Should investors avoid Canadian bank stocks following the recent collapse of three American banks and one Swiss bank? After the Home Bank of Canada failed in 1923, no major banking collapse has happened in Canada. The government swiftly enacted strict federal policies and protection measures.
Industry experts believe that while Canadian banks face a serious challenge today, the banking sector is stable, profitable, and highly regulated. Investors have nothing to fear, especially with dividend pioneer the Bank of Montreal (TSX:BMO). Another safe bank is Canadian Western Bank (TSX:CWB), which is not a Big Six bank but the bank carries a dividend aristocrat status.
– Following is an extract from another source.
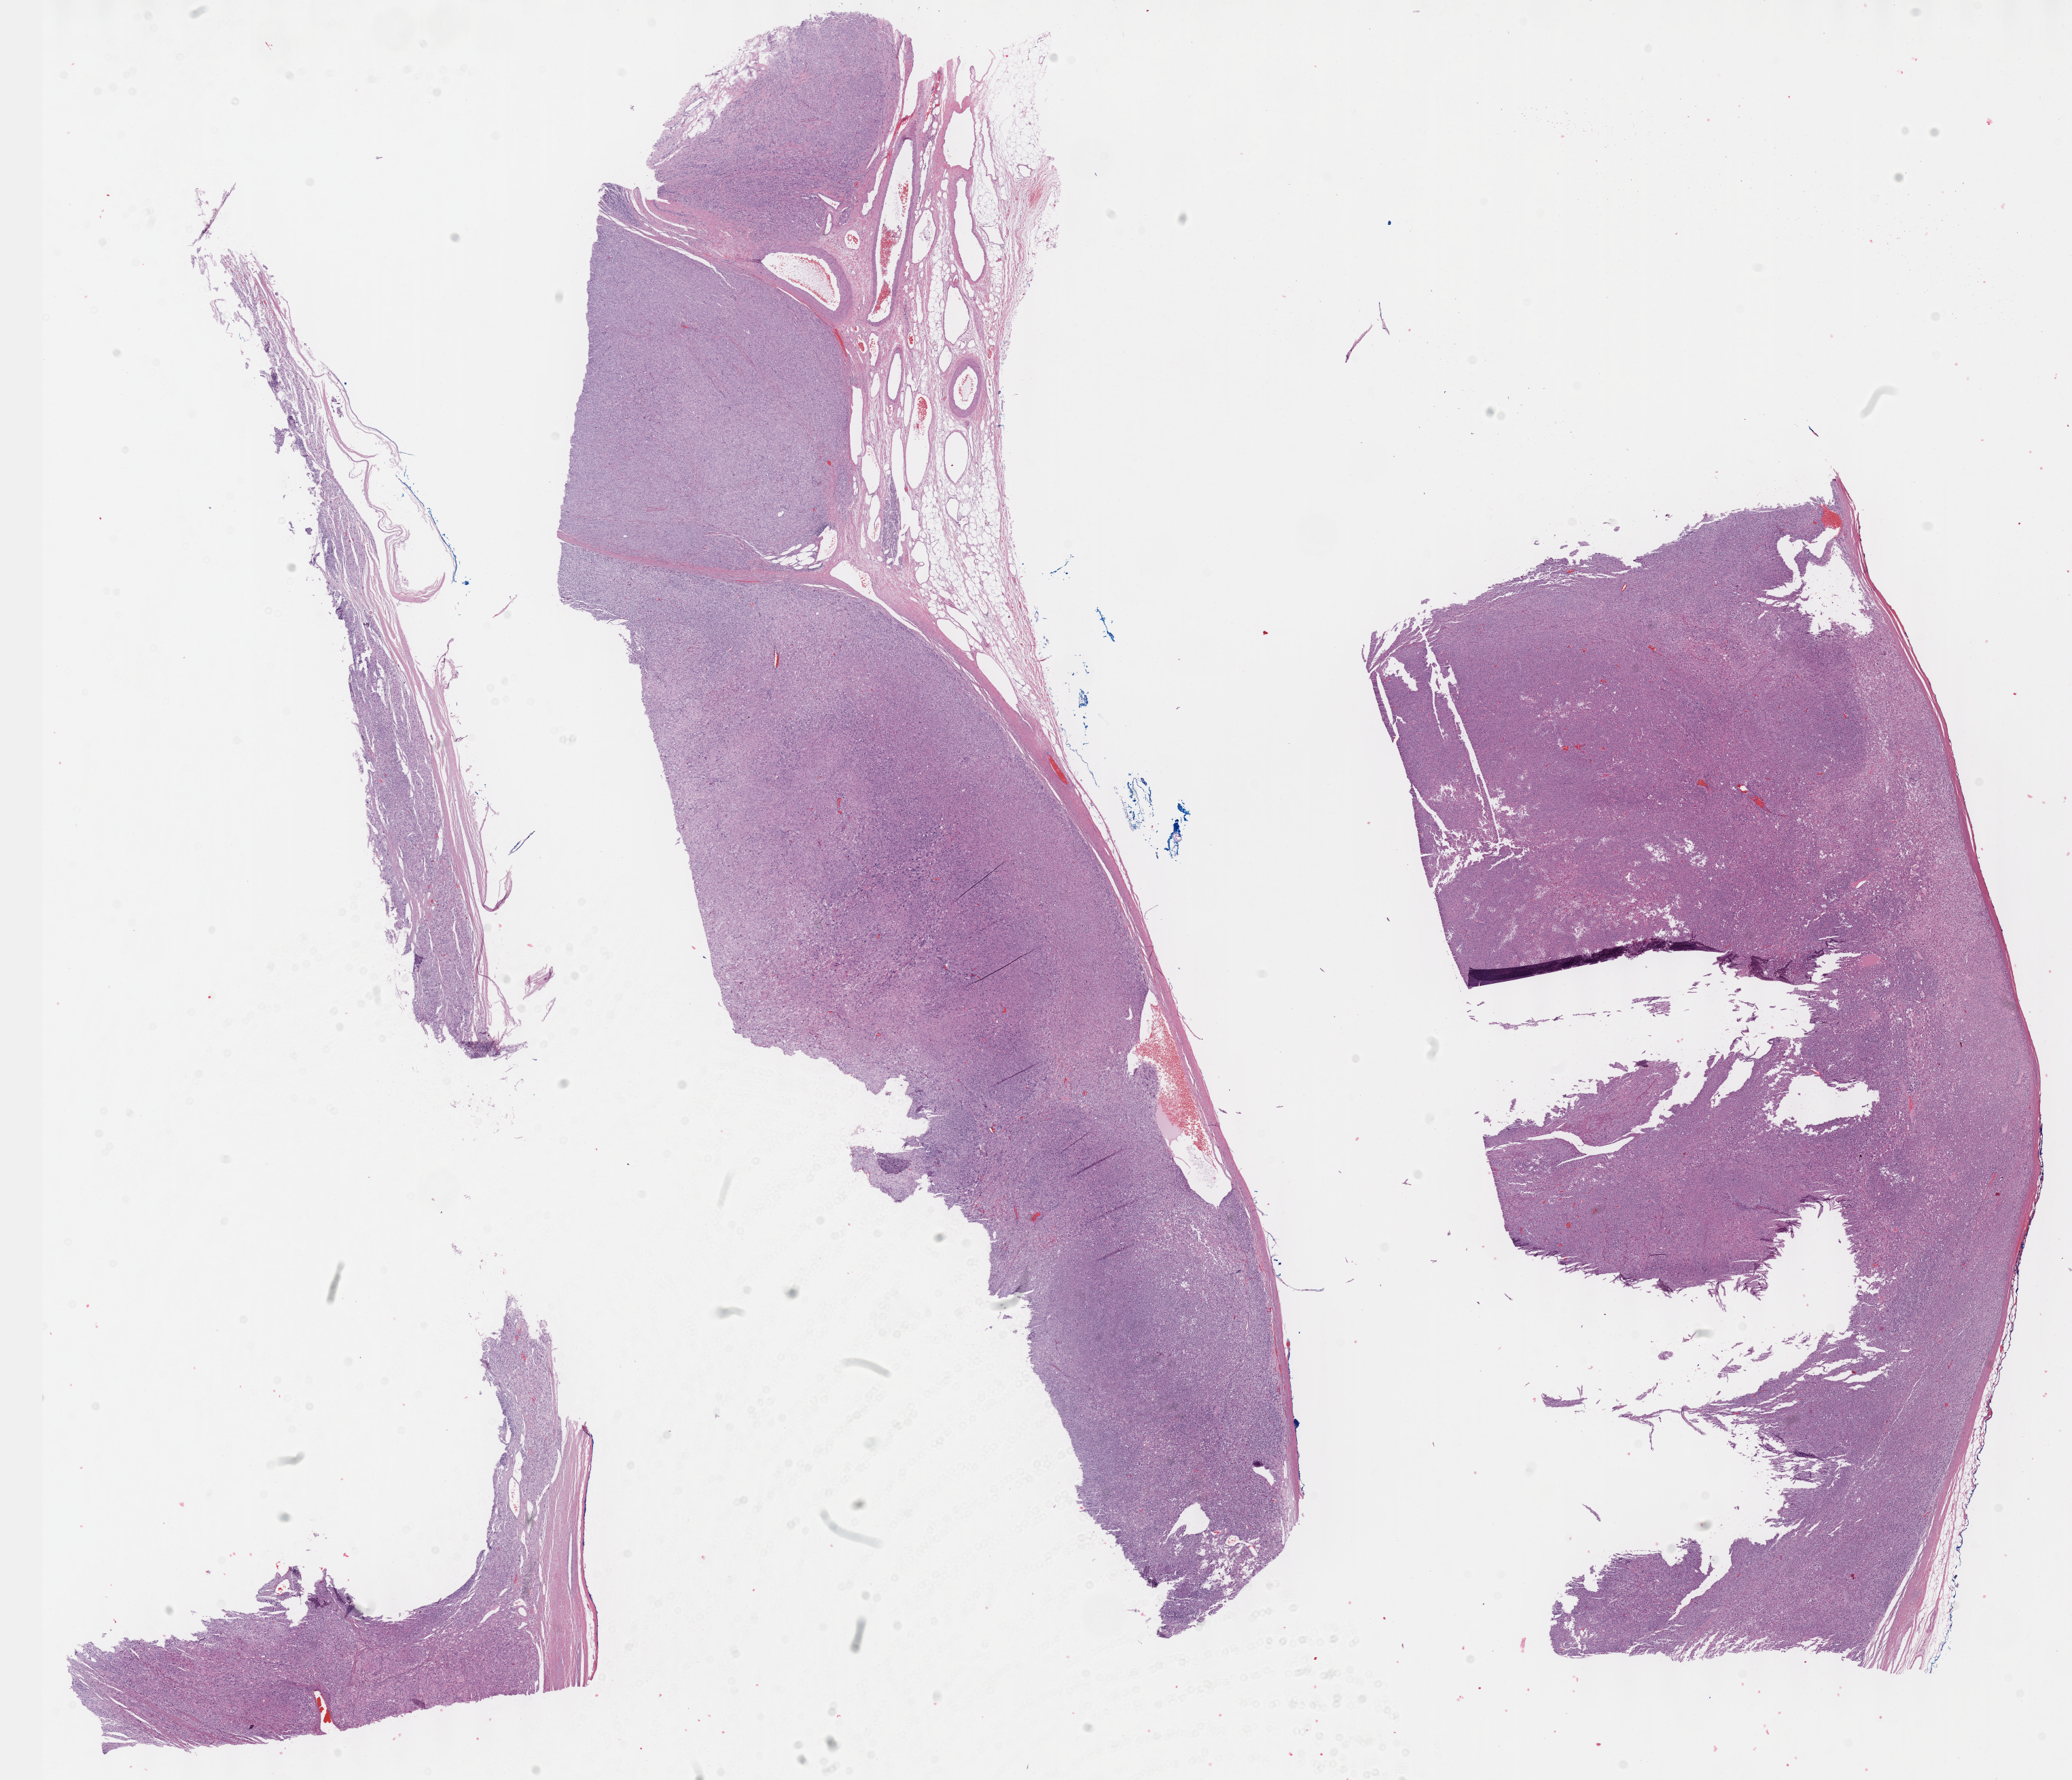
Whole-slide histology image, Hematoxylin and eosin (H&E) stained, shown as a low-resolution overview of the whole scanned area (about 24.6 x 21.2 mm, acquisition: 40x scan), formalin-fixed paraffin-embedded (FFPE) diagnostic section, primary tumour sample from the adrenal cortex. Patient: female, age at initial diagnosis 53 years.
Histologic diagnosis: Adrenal cortical carcinoma (cortex of adrenal gland).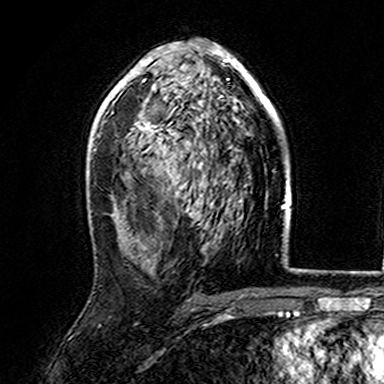
Breast MRI (dynamic contrast-enhanced), one axial slice; slice 94 of 165 in the series (ordered by position); cropped to one breast; dynamic contrast-enhanced series, time point 2 of 7 at this slice position (early post-contrast); 3 T; TE 4.6 ms, TR 7.4 ms; 384 × 384 image matrix, field of view 216 × 216 mm. Female patient.
Outlined on this slice (semi-automatic segmentation, software-assisted and operator-edited):
- enhancing-tissue mask used for the functional tumour volume (all voxels passing the contrast-enhancement thresholds inside the analysis volume; usually the tumour): box from (x=107, y=42) to (x=276, y=163) px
A winner in any environment
BMO is North America’s eighth-largest bank and Canada’s fourth-largest by asset size. On February 1, 2023, the $83.6 billion bank completed the acquisition of Bank of the West in the United States. The US$16.3 billion transaction means a more significant footprint on American soil.
In Q1 fiscal 2023, BMO’s net income fell to $247 million from $2.9 billion, mainly due to the valuation adjustments on the acquisition. The provision for credit losses (PCLs) increased by 119% year over year to $217 million. Its CEO, Darryl White commented that, “While the macroeconomic environment remains uncertain, we’re well-situated to win in any environment.”
BMO is well-loved by income investors for its lengthy dividend track record. The oldest Canadian bank started paying dividends in 1829, and the practice continues. If you invest today, the share price is $118.83 (-2.1% year to date), while the dividend yield is 4.64%.
Besides gaining about 1.8 million customers, BMO adds over 500 branches, and commercial and wealth offices in key U.S. growth markets. The deal also strengthens BMO’s position in three of the top five U.S. markets and its presence in 32 states. Expect its national specialty commercial businesses and digital banking platform to expand.
The Bank of the West is one of the largest banks in Denver, Colorado and rebranding of the 68 branches has begun. Ernie Johannson, BMO’s group head of North American Personal & Business Banking, said, “BMO didn’t have a retail banking presence in Colorado, but we did provide commercial banking services. Those will continue.”
While the upside from the transaction is still unknown, it gives BMO a competitive advantage, and the bank should deliver resilient and robust earnings growth and long-term value for shareholders.
More than a regional bank
CWB is a regional bank like the distressed Silicon Valley Bank, but to assume it could suffer the same fate is unfounded. While it has a higher risk profile than the Big Six, no Canadian bank can match 31 consecutive years of dividend increases. The most recent dividend hike was 7%.
At $23.99 per share (+0.94%), the dividend yield is 5.44%. If you worry about the sustainability of dividend payments, the payout ratio is 36.5%. CWB’s deep relationships with its clients, mostly business owners, help drive growth.
In Q4 2022, the average loan growth in its coverage area versus Q4 2021 was 9%. CWB President and CEO, Chris Fowler, said, “Our teams delivered strategically targeted loan growth this quarter, with very strong increases in Ontario (24% of total loans).”
Secure and stable
Canadian banks aren’t immune to market volatility but should endure an emerging crisis. The country’s banking system is far more secure and a bedrock of stability.